A man has three shirts. Each day he chooses one to wear at random from those that he was not wearing the previous day. The shirts are labelled by 1, 2 and 3 and X$_n$ is the label of the shirt he wears on day $n$.
What is the probability that the next day he will wear shirt 2 given that he wears shirt 1 today?
I look at this and the answer seems obvious, namely P(X$_{n+1}$ =2|X$_n$ =1) = $\frac{1}{2}$.
However the method presented uses the definition of conditional probability and is given as
P(X$_{n+1}$=2|X$_n$=1) = $\frac{P(X_{n+1}=2 \cap X_n=1)}{P(X_n=1)}$ = $\frac{1/3\times1/2}{1/3}=\frac{1}{2}$
What does $X_{n+1}=2 \cap X_n=1$ look like and why does it equal $\frac{1}{3}\times \frac{1}{2}$? Any feedback on this appreciated.
A more solid explanation comes from the study of stationary distributions in Markov chains. Allow me a brief divagation.

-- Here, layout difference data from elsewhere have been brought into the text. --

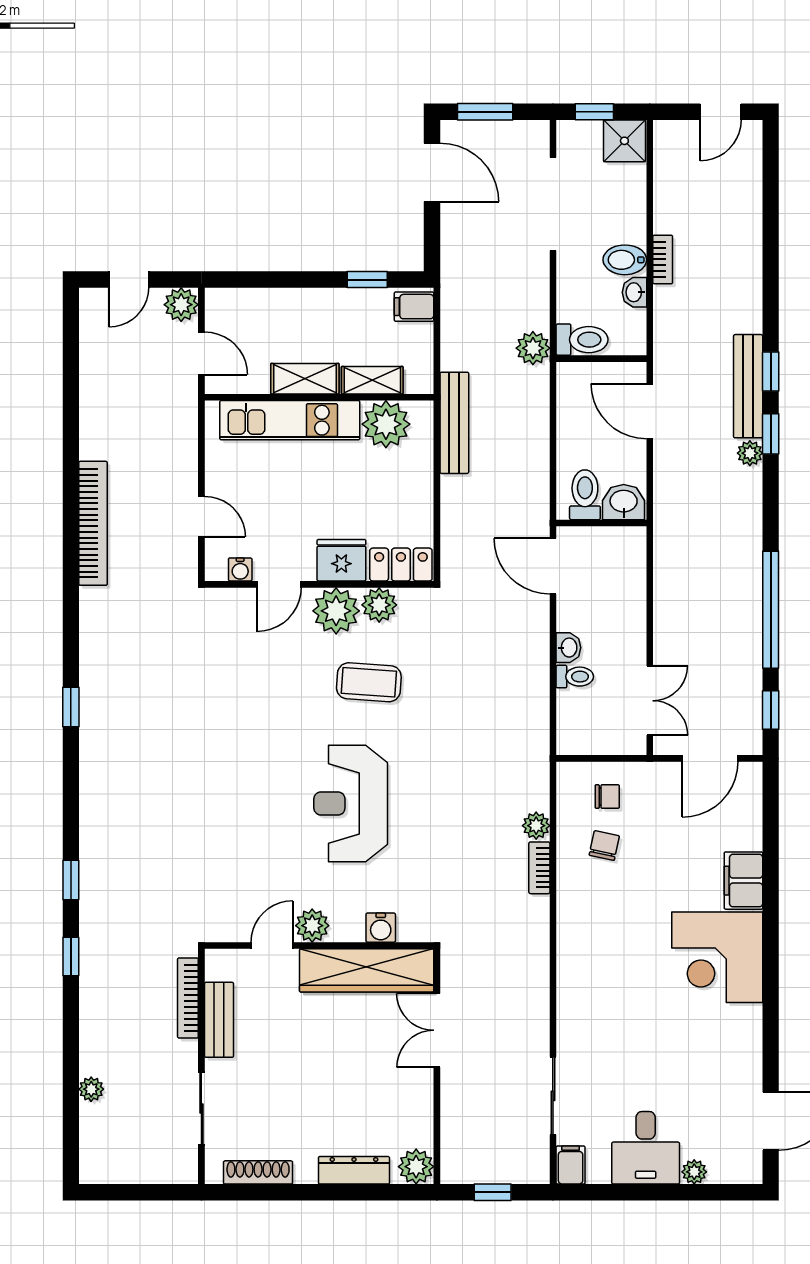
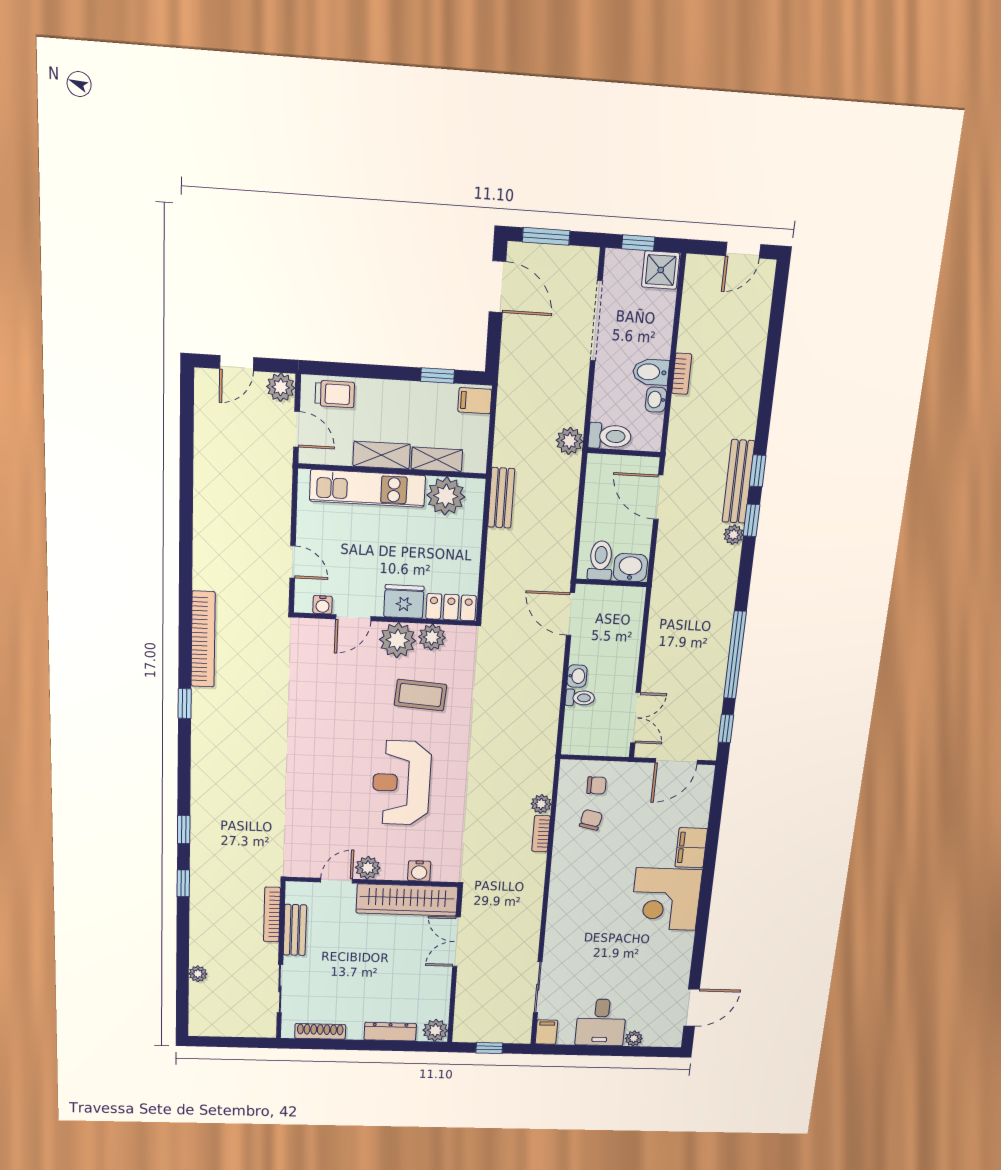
trolley: (246, 309) -> (335, 394), added
bench: (454, 423) -> (501, 498), width x0.73
bookcase: (93, 523) -> (203, 639), moved

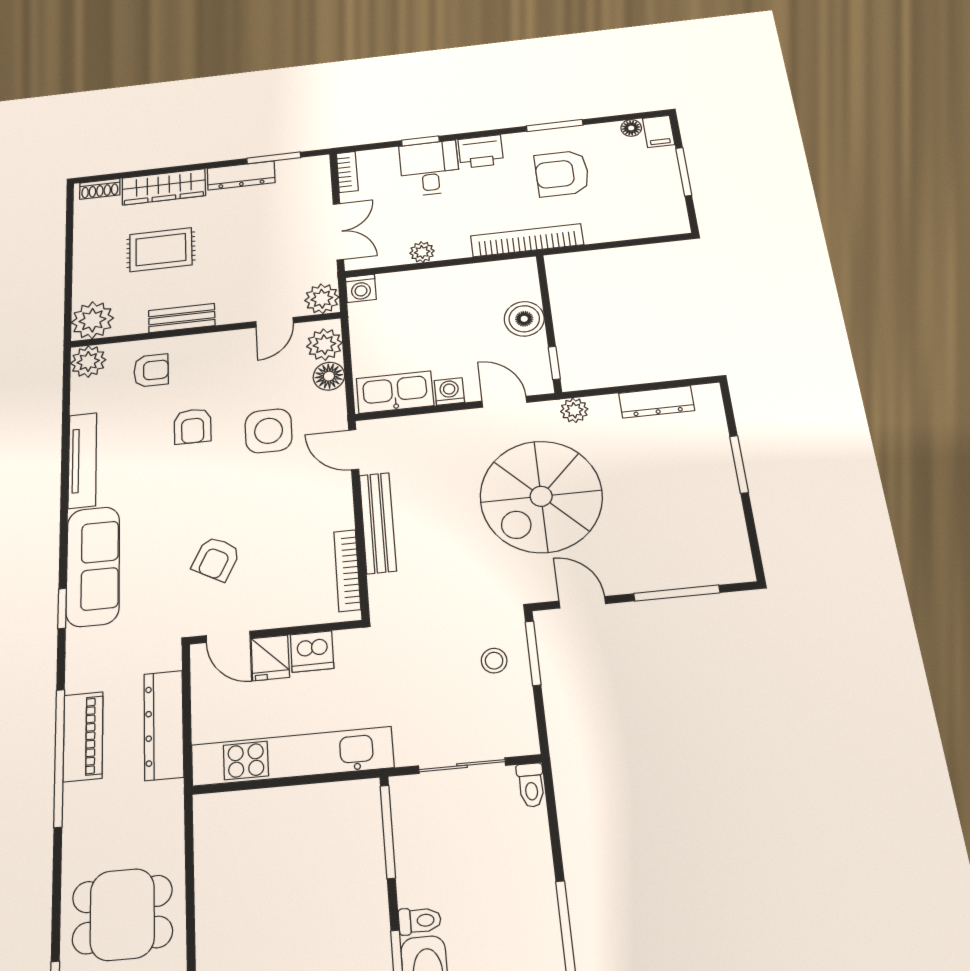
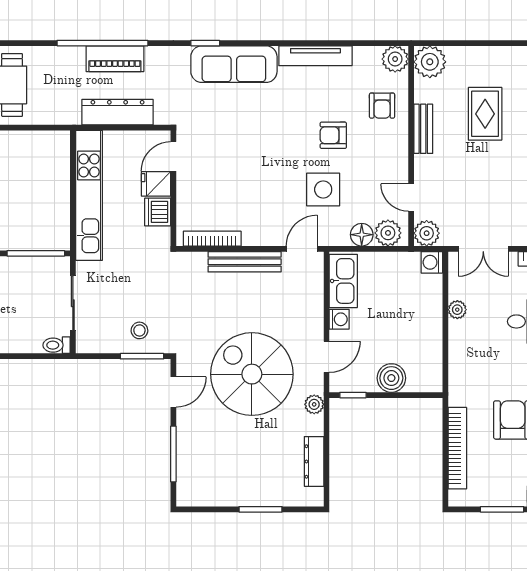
bookcase: (527, 240) -> (457, 448), moved
armchair: (216, 559) -> (230, 150), removed

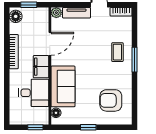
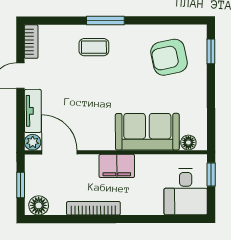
door: (50, 44) -> (59, 152), moved
desk: (34, 93) -> (186, 192), moved, turned 180
armchair: (111, 100) -> (169, 57), turned 78
window: (88, 127) -> (211, 51), moved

Say we have a discrete Markov chain $X=\{X_n\}$ with space of possible states $S$ and transition matrix $P=(p_{xy})_{x,y\in S}$. A vector $\pi$ with non-negative entries is said to be a stationary distribution of $X$ if $\sum_{x\in S}\pi(x)=1$ and $\pi P = \pi$, that is if it satisfies $\pi(y) = \sum_{x\in S}p_{xy}\pi(x)$ for every $y\in S$
Let $\pi$ be a stationary distribution, then for every $n\in\mathbb N$ $$\pi P^n = (\pi P)P^{n-1} = \pi P^{n-1}=\ldots=\pi P = \pi$$ Thus, if $X$ has initial distribution $\pi$, for every $n\in\mathbb N$ we have that $$\mathcal P(X_n=y)=\sum_{x\in X}\pi(x)p_{xy}^{(n)} =\sum_{x\in X}\pi(x)p_{xy}=\pi(y)$$
On the other hand, if the distribution of $X_n$ is independent of the time $n$, then the initial distribution $\pi_0$ is such that $$\mathcal \pi_0(y)= P(X_0=y) =\mathcal P(X_1=y)=\sum_{x\in S}\pi_0(x)p_{xy}$$ thus, $\pi_0$ is an stationary distribution.

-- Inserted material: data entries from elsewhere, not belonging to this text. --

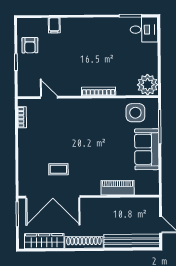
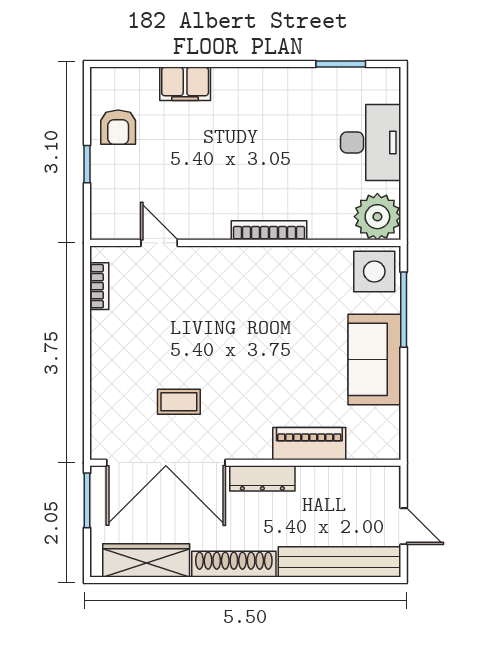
filing cabinet: (54, 25) -> (185, 84), width x2.00
desk: (144, 30) -> (371, 142), moved, width x1.37
side table: (135, 113) -> (374, 272), moved
dresser: (97, 204) -> (262, 478), added

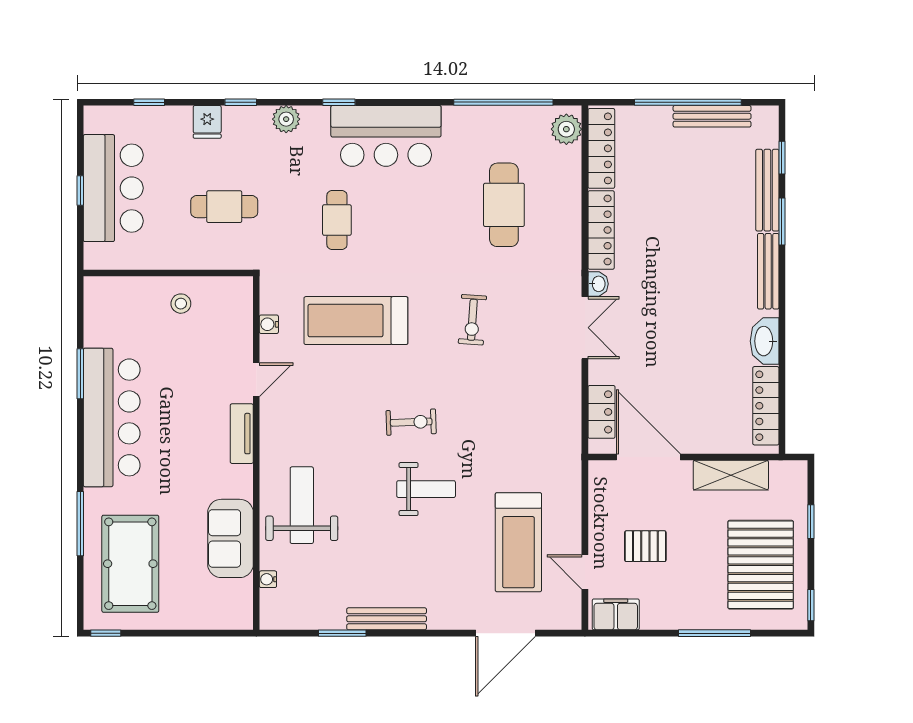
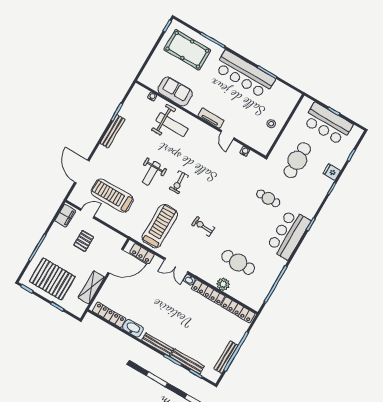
plant: (286, 119) -> (316, 201), removed
plant: (566, 129) -> (223, 284), moved
cafe table: (224, 207) -> (297, 160), width x1.37, depth x1.35
treadmill: (356, 321) -> (160, 226), moved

In summary, the distribution of $X_n$ is independent of $n$ iff the initial distribution is a stationary distribution.
Now, let's get back to the man-shirt problem. As you've pointed out, it has transition matrix $$P=\begin{pmatrix} 0 &\frac12&\frac12\\ \frac12&0&\frac12\\ \frac12&\frac12&0 \end{pmatrix} $$ We're interested in finding $\pi$, its stationary distribution. That is, we solve a simple system of equations $$\begin{align} \pi(1) & = & 0 & +\frac12\pi(2) &+\frac12\pi(3)\\ \pi(2) & = &\frac12\pi(1)&+0&\frac12\pi(3)\\ \pi(3) & = &\frac12\pi(1)&+\frac12\pi(2)&+0\\ 1 & = & \frac12\pi(1)&+\frac12\pi(2)&+\frac12\pi(3) \end{align} $$ which has solution $\pi=(\frac13,\frac13,\frac13)$. But the original problem states that the first day, the man chooses a shirt randomly. That is, the initial distribution is the stationary distribution. So $\mathcal P(X_n=y)=\frac13$ for $y=1,2,3$ and for every $n\in\mathbb N$.

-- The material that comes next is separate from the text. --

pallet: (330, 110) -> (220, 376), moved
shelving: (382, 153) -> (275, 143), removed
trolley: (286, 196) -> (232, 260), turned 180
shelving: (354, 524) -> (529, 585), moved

Now, getting back to your question, what does $\mathcal P(X_{n+1}=2, X_n=1)$ mean? It is the probability that the man wore the 1st shirt the $n$-th day AND he wore the 2nd shirt the next day. The probability of choosing the 1st shirt the $n$-th day is $\mathcal P(X_n=1) =\frac13$, and the probability that then he wore the 2nd shirt is choosing it at random from 2 posible shirts, that is $\frac12$. Hence $\mathcal P(X_{n+1}=2, X_n=1)=\frac13\times\frac12$
Notice that this reasoning (of computing $\mathcal P(X_{n+1}|X_n)=\frac{\mathcal P(X_{n+1},X_n)}{\mathcal P(X_n)}$) is possible thanks to the fact that our initial distribution is the stationary distribution. Had the initial distribution been $\pi_0=(\frac12,\frac18,\frac38)$, we would have to make a much more complicated argument.